19/04/2011

procureurs et gardes à vue peu compatibles

images.jpegLa Cour de Cassation, on le sait, vient d'imposer au gouvernement l'application des conventions européennes concernant la présence de l'avocat au cours des gardes à vue. Le 1er juin devra donc s'appliquer la loi sur le même sujet votée en urgence par le parlement. Mais cette loi elle-même semble bien mal partie: procureurs et gardes à vue sont-ils compatibles?


Depuis environ deux ans, le gouvernement feignait de croire que les arrêts de la Cour Européenne des Droits de l'Homme, concernant les conditions de la garde à vue, ne s'imposaient pas à la France. La Cour de Cassation a fini par imposer cette évidence. Il est assez amusant au passage de noter que la quasi totalité des responsables politiques en France vantent sans arrêt la supériorité de l'Europe pour, dès que ça les gêne, oublier leurs professions de foi européennes. Passons.

Il n'empêche que, lorsqu'on examine la loi votée en urgence qui va s'appliquer en juin (pour l'instant, la Cour de Cassation ne fait qu'imposer l'application des conventions européennes), on s'aperçoit que les gardes à vue (leur régularité ou leur prolongation) sont placées sous le contrôle du procureur. C'est ce que nous dit cette loi nouvelle dès ses premiers articles.

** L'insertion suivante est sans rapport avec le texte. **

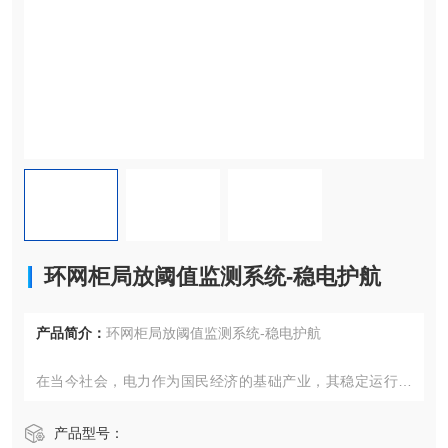
环网柜局放阈值监测系统-稳电护航
产品简介：
环网柜局放阈值监测系统-稳电护航
在当今社会，电力作为国民经济的基础产业，其稳定运行至
关重要。随着工业化和城市化的加速推进，电网规模不断扩
大，电力设备数量急剧增加，如何确保这些设备的安全、可
产品型号：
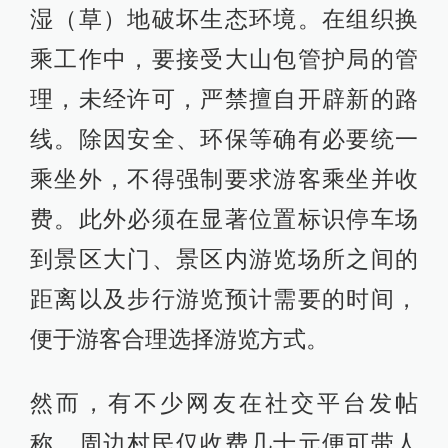
湿（草）地破坏生态环境。在组织换
乘工作中，要接受大山包管护局的管
理，未经许可，严禁擅自开辟新的路
线。除因安全、环保等确有必要统一
乘坐外，不得强制要求游客乘坐并收
费。此外必须在显著位置标识停车场
到景区大门、景区内游览场所之间的
距离以及步行游览预计需要的时间，
便于游客合理选择游览方式。
然而，有不少网友在社交平台发帖
称，周边村民仅收费几十元便可带人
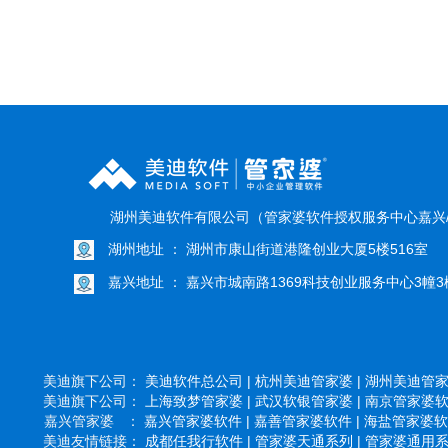
湖州美迪软件有限公司（管家婆软件授权服务中心嘉兴
湖州地址 ： 湖州市康山街道港隆创业大厦5楼516室
嘉兴地址 ： 嘉兴市城南路1369科技创业服务中心3幢3楼
美迪旗下公司：
美迪软件总公司 |
杭州美迪管家婆 |
湖州美迪管家婆
美迪旗下公司：
上海致梦管家婆 |
武汉软银管家婆 |
南京管家婆软件
嘉兴管家婆 ：
嘉兴管家婆软件 |
嘉善管家婆软件 |
海盐管家婆软件
美迪友情链接：
成都任我行软件 |
管家婆天通系列 |
管家婆通用系列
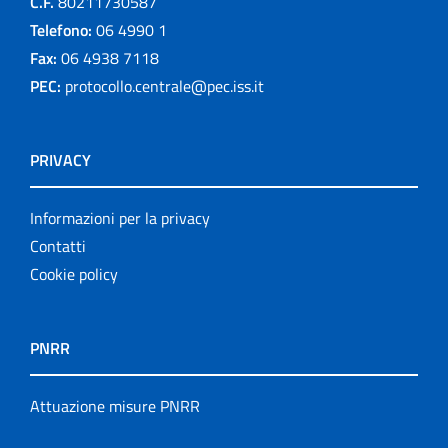
C.F.
80211730587
Telefono:
06 4990 1
Fax:
06 4938 7118
PEC:
protocollo.centrale@pec.iss.it
PRIVACY
Informazioni per la privacy
Contatti
Cookie policy
PNRR
Attuazione misure PNRR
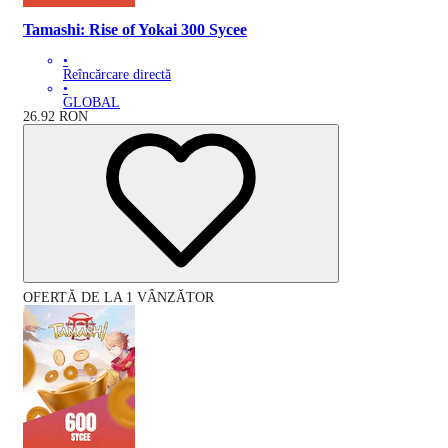
Tamashi: Rise of Yokai 300 Sycee
•
Reîncărcare directă
•
GLOBAL
26.92
RON
OFERTĂ DE LA 1 VÂNZĂTOR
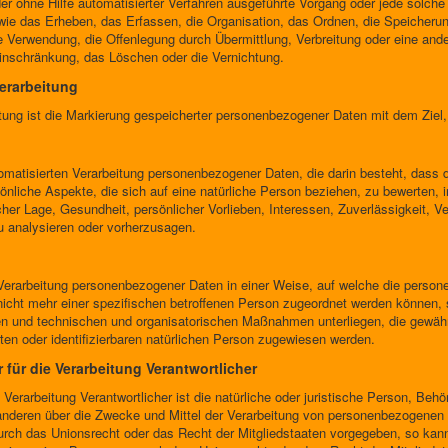
 oder ohne Hilfe automatisierter Verfahren ausgeführte Vorgang oder jede sol
e das Erheben, das Erfassen, die Organisation, das Ordnen, die Speicheru
 Verwendung, die Offenlegung durch Übermittlung, Verbreitung oder eine ande
Einschränkung, das Löschen oder die Vernichtung.
erarbeitung
ung ist die Markierung gespeicherter personenbezogener Daten mit dem Ziel, 
automatisierten Verarbeitung personenbezogener Daten, die darin besteht, da
nliche Aspekte, die sich auf eine natürliche Person beziehen, zu bewerten,
icher Lage, Gesundheit, persönlicher Vorlieben, Interessen, Zuverlässigkeit, V
u analysieren oder vorherzusagen.
Verarbeitung personenbezogener Daten in einer Weise, auf welche die pers
nicht mehr einer spezifischen betroffenen Person zugeordnet werden können, 
n und technischen und organisatorischen Maßnahmen unterliegen, die gewäh
erten oder identifizierbaren natürlichen Person zugewiesen werden.
r für die Verarbeitung Verantwortlicher
e Verarbeitung Verantwortlicher ist die natürliche oder juristische Person, Behö
anderen über die Zwecke und Mittel der Verarbeitung von personenbezogenen
 durch das Unionsrecht oder das Recht der Mitgliedstaaten vorgegeben, so kan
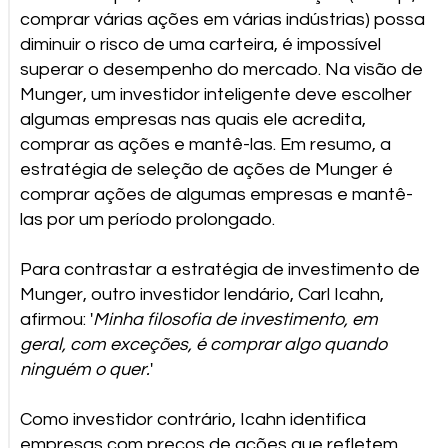
comprar várias ações em várias indústrias) possa
diminuir o risco de uma carteira, é impossível
superar o desempenho do mercado. Na visão de
Munger, um investidor inteligente deve escolher
algumas empresas nas quais ele acredita,
comprar as ações e mantê-las. Em resumo, a
estratégia de seleção de ações de Munger é
comprar ações de algumas empresas e mantê-
las por um período prolongado.
Para contrastar a estratégia de investimento de
Munger, outro investidor lendário, Carl Icahn,
afirmou: '
Minha filosofia de investimento, em
geral, com exceções, é comprar algo quando
ninguém o quer.
'
Como investidor contrário, Icahn identifica
empresas com preços de ações que refletem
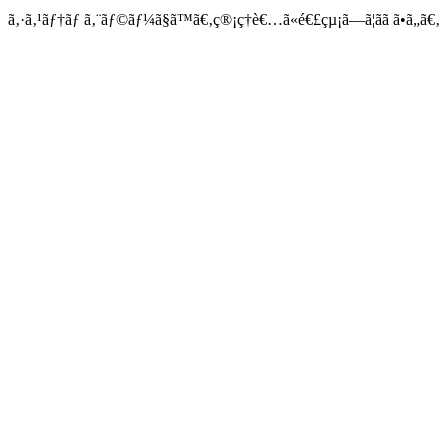
ã‚·ã‚¹ãƒ†ãƒ ã‚¨ãƒ©ãƒ¼ã§ã™ã€‚ç®¡ç†è€…ã«é€£çµ¡ã—ã¦ãã ã•ã„ã€‚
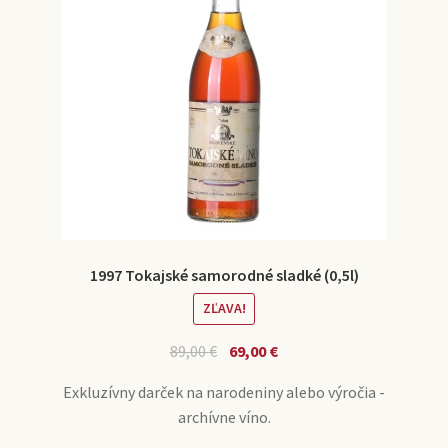
1997 Tokajské samorodné sladké (0,5l)
ZĽAVA!
89,00
€
69,00
€
Exkluzívny darček na narodeniny alebo výročia -
archívne víno.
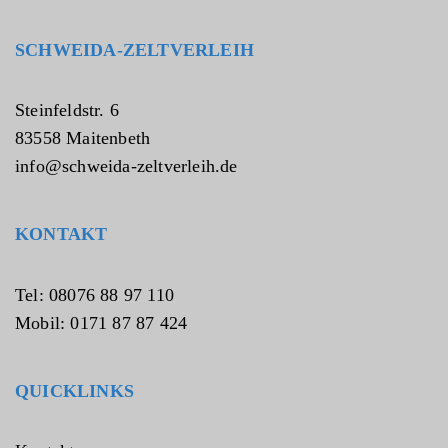
d
n
SCHWEIDA-ZELTVERLEIH
i
s
*
Steinfeldstr. 6
83558 Maitenbeth
info@schweida-zeltverleih.de
KONTAKT
Tel: 08076 88 97 110
Mobil: 0171 87 87 424
QUICKLINKS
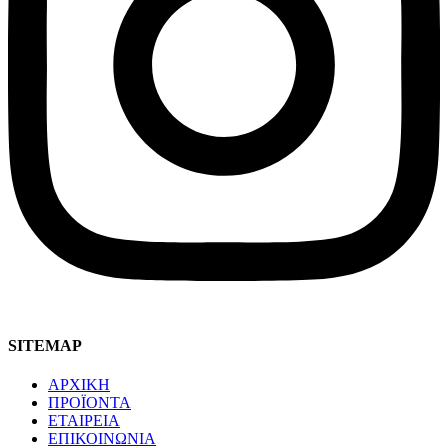
SITEMAP
ΑΡΧΙΚΗ
ΠΡΟΪΟΝΤΑ
ΕΤΑΙΡΕΙΑ
ΕΠΙΚΟΙΝΩΝΙΑ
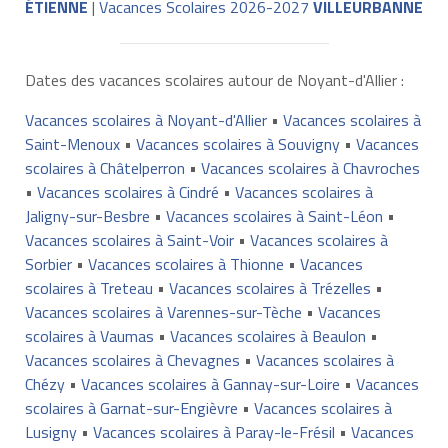
ÉTIENNE
|
Vacances Scolaires 2026-2027
VILLEURBANNE
Dates des vacances scolaires autour de Noyant-d'Allier :
Vacances scolaires à Noyant-d'Allier
•
Vacances scolaires à
Saint-Menoux
•
Vacances scolaires à Souvigny
•
Vacances
scolaires à Châtelperron
•
Vacances scolaires à Chavroches
•
Vacances scolaires à Cindré
•
Vacances scolaires à
Jaligny-sur-Besbre
•
Vacances scolaires à Saint-Léon
•
Vacances scolaires à Saint-Voir
•
Vacances scolaires à
Sorbier
•
Vacances scolaires à Thionne
•
Vacances
scolaires à Treteau
•
Vacances scolaires à Trézelles
•
Vacances scolaires à Varennes-sur-Tèche
•
Vacances
scolaires à Vaumas
•
Vacances scolaires à Beaulon
•
Vacances scolaires à Chevagnes
•
Vacances scolaires à
Chézy
•
Vacances scolaires à Gannay-sur-Loire
•
Vacances
scolaires à Garnat-sur-Engièvre
•
Vacances scolaires à
Lusigny
•
Vacances scolaires à Paray-le-Frésil
•
Vacances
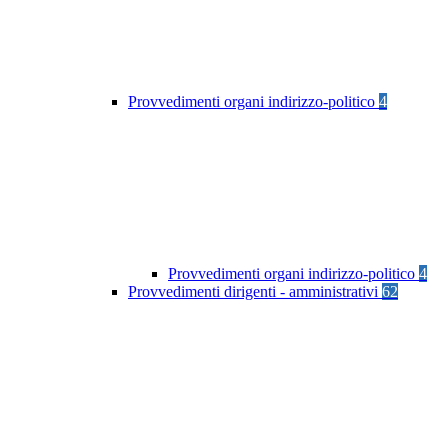
Provvedimenti organi indirizzo-politico
4
Provvedimenti organi indirizzo-politico
4
Provvedimenti dirigenti - amministrativi
62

Or, là-aussi, on peut s'étonner de la cécité de nos élus: en matière de privation de liberté (arrêts Medvedyev et Moulin notamment), la Cour Européenne des Droits de l'Homme vise précisément la France où les procureurs ne sont pas des magistrats indépendants. Pour la CEDH, toute forme de privation de liberté doit être placée le plus rapidement possible sous le contrôle d'un juge. Or les procureurs ne sont pas indépendants. Ils ne peuvent donc contrôler la garde à vue qui, bien sûr, prive de liberté les interpellés gardés dans les locaux de gendarmerie ou de police. Même chose pour les douanes.

Le gouvernement va donc au devant de nouveaux ennuis et probablement de nouveaux camouflets. C'était vraiment trop difficile de placer les gardes à vue sous l'autorité des juges de la liberté et de la détention?